İşte, Kayapınar!.. Şehrin en gözde, yapılarına, caddelerine, altyapısına sahip.. Ama gel gör ki, dibindeki varoşlar.. Yenişehir.. Ki Sur ve Bağlar da dahil.. Al birini vur ötekine!.. Manzara değişmiyor.. Buralar yeni yerleşim alanların çevresindeki çarpıklığın ötesinde, iç alemleri gel de yaşa dedirtiyor..  Sıkıntıların bini bir para!… Sokak hayvanlarının korku atmosferi de, ekstrası!

***

Kentsel dönüşüm, deniliyor?.. Yeni imar alanlarından söz ediliyor.. Lakin, nüfusu huzurlu kılan, yapıları modern kimliğe kavuşturan, uzlaşı zeminiyle, bölgeyi islah edebilecek, samimiyet karinesi içerisinde, varlık gösteren kurum, ilgili ve yetkili yok!. Var olan ise, bağımlılaşan rant çarkıyla, illa ki ben yetkili olursam diyor!..

***

 

Yoksa, Diyarbakır’daki kentsel dönüşümler, bilaistisna, davalık olur muydu?.. Açılan davaların, mahkemelerdeki dosyaların haddi hesabı yok.. Ki işin içerisine bir de, istimlak, milli emlak, ya da, yerel yönetimlerin kendi arazileri girince!.. Örgütlü yapılar da,  her mevzuya siyasi ve ideolojik yönde tuz biber hali.. Tam bir curcuna misali!… Gel de çık işin içerisinden!…

***

Bu hal-i durumun neticesi değil midir ki; hendek-barikat fecaatiyle, yerle yeksan olan, Sur’daki yeni yapıların, “ucubeleşmesi?”…Ve kentin dört bir tarafındaki metruk yapılar.. Her biri fuhuş ve uyuşturucu mekanı.. Kimine göre de kurtarılmış bölge; geçene aşk olsun?…

***

Ne diyor vaziyetin ilamına karşılık, İzzetin dayı?.. “Rant varsa kenti sahiplenen var, rant yoksa, sahiplenen yok?..” Denir ya, kitabın ortasından söz edilirse, ancak böyle edilir diye?… Dinleyen var mı; yok?… Ama eskiden öyle değildi?.. En küçük, sıradan kentle ilgili, sosyal, ekonomik, kültürel, hatta siyasi!.. İster olumlu, ister olumsuz mevzu olsun.. Buradan dile getirildiğinde, illa ki muhatabı, alaka gösterirdi…

***

Soruna, odaklanır!.. Çözüm üretmeye çalışır.. Ve bilahare kamuoyunu da bilgilendirme adına, beyanat verirdi?.. Peki şimdi, deve kuşu misali kafalar kuma gömülü şekilde, olup-biten umursanılmıyor!.. En vahimi de, şu sosyal medya kirliliği arenasında hakikatlerin heba edilir hale getirilmesi yönündeki, itibar suikastleri!…

***

Siz hakikati haykırın!.. Bir bakıyorsunuz ki, lağımdan üreyen klavye donkişotu, altına iki kelime yazıp, o gerçeği, itibarsızlaştırıyor.?  Ve bunu bir marifet gibi de sunuyor birilerinin nam-ı hesabına!. Hal böyle olunca da, insan tiksintiyle ıraklaşıyor, ne haliniz varsa diye?..

***

Nitekim, çok sayıda okurum!.. Ki birebir görüştüğüm dostlar da, ifade ediyor.. Neden eskisi gibi Diyarbakır’a odaklanmıyorsun diye?.. İşte ana sebep Diyarbakır’ın bu sahipsizliğinin getirdiği, küskünlüktür cevabını, istemeye istemeye veriyorum.. Haksız da değiliz yani!
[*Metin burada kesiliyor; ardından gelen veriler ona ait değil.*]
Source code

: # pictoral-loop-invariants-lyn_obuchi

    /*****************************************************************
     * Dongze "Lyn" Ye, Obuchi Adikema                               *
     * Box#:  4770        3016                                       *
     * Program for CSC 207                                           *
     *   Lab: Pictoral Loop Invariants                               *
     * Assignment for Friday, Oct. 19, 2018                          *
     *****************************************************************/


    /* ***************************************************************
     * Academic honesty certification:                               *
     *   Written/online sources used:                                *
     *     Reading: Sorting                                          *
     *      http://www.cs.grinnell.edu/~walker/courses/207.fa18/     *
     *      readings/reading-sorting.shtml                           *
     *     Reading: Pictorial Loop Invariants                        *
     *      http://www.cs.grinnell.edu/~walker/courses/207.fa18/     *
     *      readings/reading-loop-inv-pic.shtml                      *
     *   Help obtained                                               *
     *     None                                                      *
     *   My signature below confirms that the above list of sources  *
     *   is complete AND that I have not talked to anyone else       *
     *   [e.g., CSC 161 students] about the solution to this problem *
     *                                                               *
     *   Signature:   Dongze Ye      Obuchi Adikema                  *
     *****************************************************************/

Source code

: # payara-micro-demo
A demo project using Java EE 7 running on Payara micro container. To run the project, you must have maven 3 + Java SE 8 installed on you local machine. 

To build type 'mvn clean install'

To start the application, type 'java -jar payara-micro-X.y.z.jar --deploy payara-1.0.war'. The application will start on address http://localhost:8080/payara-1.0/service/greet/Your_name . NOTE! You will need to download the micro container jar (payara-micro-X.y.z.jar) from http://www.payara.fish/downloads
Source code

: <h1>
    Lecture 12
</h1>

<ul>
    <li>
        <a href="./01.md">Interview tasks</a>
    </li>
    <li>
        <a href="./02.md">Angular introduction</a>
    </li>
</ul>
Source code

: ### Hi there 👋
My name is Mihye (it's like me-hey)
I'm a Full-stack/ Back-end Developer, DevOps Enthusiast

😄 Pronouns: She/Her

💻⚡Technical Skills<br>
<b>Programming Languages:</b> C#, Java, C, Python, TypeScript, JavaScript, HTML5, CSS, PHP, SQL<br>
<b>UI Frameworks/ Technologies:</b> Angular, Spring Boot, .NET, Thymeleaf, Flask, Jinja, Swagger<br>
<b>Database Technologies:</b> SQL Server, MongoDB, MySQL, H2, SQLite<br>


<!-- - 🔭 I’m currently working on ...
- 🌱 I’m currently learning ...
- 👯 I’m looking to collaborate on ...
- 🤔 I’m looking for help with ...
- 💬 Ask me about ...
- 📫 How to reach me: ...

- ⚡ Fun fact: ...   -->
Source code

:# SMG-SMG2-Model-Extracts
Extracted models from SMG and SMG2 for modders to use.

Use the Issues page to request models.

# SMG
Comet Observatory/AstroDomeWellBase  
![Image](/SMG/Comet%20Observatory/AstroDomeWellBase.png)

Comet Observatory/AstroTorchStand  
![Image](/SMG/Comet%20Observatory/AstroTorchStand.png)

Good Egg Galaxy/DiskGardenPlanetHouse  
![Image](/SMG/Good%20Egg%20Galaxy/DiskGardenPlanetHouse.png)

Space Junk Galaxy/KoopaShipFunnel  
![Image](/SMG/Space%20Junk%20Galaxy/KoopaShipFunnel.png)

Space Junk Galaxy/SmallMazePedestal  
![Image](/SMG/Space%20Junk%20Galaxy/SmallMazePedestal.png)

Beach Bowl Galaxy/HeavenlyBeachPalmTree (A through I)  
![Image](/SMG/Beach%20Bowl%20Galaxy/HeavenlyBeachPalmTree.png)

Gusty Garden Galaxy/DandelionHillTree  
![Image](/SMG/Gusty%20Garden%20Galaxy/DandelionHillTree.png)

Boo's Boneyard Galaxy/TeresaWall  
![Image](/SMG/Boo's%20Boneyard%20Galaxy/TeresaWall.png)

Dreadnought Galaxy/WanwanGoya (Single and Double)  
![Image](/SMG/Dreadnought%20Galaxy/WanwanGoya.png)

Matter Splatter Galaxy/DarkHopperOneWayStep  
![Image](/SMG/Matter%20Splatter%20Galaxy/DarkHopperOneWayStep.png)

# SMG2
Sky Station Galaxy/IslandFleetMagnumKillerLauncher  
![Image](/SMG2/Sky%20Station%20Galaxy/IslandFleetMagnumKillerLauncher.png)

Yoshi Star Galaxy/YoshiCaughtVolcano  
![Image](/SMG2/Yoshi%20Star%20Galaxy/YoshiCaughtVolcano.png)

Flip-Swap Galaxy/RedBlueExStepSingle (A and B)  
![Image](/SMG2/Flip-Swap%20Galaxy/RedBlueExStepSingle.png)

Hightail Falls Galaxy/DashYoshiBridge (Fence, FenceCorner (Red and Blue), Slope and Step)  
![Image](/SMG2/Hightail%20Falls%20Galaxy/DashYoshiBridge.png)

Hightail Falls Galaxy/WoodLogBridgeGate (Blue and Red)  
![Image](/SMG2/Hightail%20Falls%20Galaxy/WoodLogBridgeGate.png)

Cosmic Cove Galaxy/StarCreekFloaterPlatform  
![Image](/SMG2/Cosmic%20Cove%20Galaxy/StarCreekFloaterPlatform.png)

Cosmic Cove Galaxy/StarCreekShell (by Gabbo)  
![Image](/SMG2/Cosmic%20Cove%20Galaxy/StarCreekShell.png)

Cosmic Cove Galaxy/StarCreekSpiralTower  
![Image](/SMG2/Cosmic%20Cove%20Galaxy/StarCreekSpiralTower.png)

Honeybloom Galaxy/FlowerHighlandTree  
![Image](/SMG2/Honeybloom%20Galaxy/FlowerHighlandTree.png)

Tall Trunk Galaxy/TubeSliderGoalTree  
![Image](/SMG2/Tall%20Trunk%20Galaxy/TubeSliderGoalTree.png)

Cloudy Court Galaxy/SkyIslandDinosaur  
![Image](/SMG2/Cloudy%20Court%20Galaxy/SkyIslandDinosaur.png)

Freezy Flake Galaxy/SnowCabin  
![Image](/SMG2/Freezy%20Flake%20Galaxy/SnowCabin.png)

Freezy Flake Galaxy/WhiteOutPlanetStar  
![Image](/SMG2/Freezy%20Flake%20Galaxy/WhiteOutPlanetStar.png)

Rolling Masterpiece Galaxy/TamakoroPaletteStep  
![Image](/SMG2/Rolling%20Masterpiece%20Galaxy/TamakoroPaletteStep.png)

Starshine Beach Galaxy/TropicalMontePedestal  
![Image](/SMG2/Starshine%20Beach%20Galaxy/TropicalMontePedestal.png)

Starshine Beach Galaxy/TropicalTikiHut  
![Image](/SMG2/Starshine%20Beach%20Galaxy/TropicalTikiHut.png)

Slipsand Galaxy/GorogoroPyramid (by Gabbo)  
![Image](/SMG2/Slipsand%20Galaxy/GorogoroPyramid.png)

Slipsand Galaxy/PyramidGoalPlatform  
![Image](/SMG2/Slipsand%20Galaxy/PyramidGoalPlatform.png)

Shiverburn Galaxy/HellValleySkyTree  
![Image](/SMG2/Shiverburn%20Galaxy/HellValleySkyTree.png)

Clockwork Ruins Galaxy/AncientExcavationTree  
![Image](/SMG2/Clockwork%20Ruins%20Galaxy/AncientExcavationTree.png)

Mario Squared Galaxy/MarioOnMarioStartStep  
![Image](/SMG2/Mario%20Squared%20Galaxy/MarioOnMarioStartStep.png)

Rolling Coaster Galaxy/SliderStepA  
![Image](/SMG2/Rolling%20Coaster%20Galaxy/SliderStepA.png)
Ama yine de görevimiz, ısrarla sorunları dile getireceğiz.. Neye mal olursa…

***

Çünkü, kentteki muhalif ya da iktidar yanlısı.? Ki bunu yerel iktidar ile merkezi hükümet noktasında da, sınıflandırabiliriz?.. Kimse, kendi mahallesine yoğurdum ekşi demediği gibi, siyasi ve ideolojik dışında, karşı mahalleye odaklanan bir sorgulama da yok!.. Her şey rutine bağlanmış, kazancım varsa varım!?.

***

Yoksa!.. Buradan gündeme getirdiğimiz, mevzulara üç maymun takıntısı, sergilenmezdi, sorumlularca!?… Ve bu sergilemeye, ilgili ve de yetkili kurumlar da; rahatlık sergileyici bir boşvermişlik modunda, tavır koymazdı?.. Yol diyoruz, su diyoruz, elektrik diyoruz, sağlık, eğitim, tarım, sanayi, kaldırım, trafik, iş, aş, tekstil, esnaf, işçi ve memur diyoruz.. Yolsuzluk var, usulsüzlük var, rüşvet, suistimal, uyuşturucu, çeteler diyoruz.. Ama velakin beri gel diyen yok?..

***

BİZ DEMİŞTİK…

Bu ifadeden hayli nefret ediyorum!.. Ama velakin yaşanan ve yaşatılan hadiseler karşısında, der demez, kullanmak zorunda kalınıyor.. İşte o vakıalardan biri daha.. Daha önce buradan defalarca Dicle Üniversitesi’nin akademik yönde hayli, gerilediğini ve başarı düzeyinin, sorgulanması gerektiğini, dile getirmiştim!…

***

Rektör dahil, ilgili ve diğer yetkili birimler, veryansın etmiş yok böyle bir şey deyip, bazı istatistiki verileri aktarmışlardı!.. Göl ger ki, söylenenler de, bizim demiştik hakikatimizle, hiç ama hiç uyuşmadığı bir kez daha tescillendi. Yani haklı çıktık..

***

İşte tablo.. Türkiye’deki en iyi 187 üniversite sıralamasında 2022-2023 tablosunda 80’inci sırada yer alan Dicle Üniversitesi, 2023-204 yılı başarı tablosunda 12 sıra birden atlayarak.. Pardon gerileyerek, 92’inci sıraya düşmüş.. Tıp Fakültesi ise, 87 Üniversite arasında, 63’üncü sırada, yer aldı…

***

URAP’ın verilerinde bu istatistik vaki iken!.. Üniversite Türkiye genel sıralamasında, “hiç bir şekilde sıralamaya alınmaması da” ayrı bir başarı düzeyini gösteriyor!.. Peki yanı başımızdaki Fırat Üniversitesi'nin hali durumu nasıl?..  İlk 20’de.. Hem Akademik hem de Tıp Fakültesi yönünde?.. Denir ya gel de söylenme?…

***

GÜNÜN SÖZÜ?..

Ahalisi ızdırap içerisinde olan, yönetimlerin bilinki anlayışları totaliterliktir!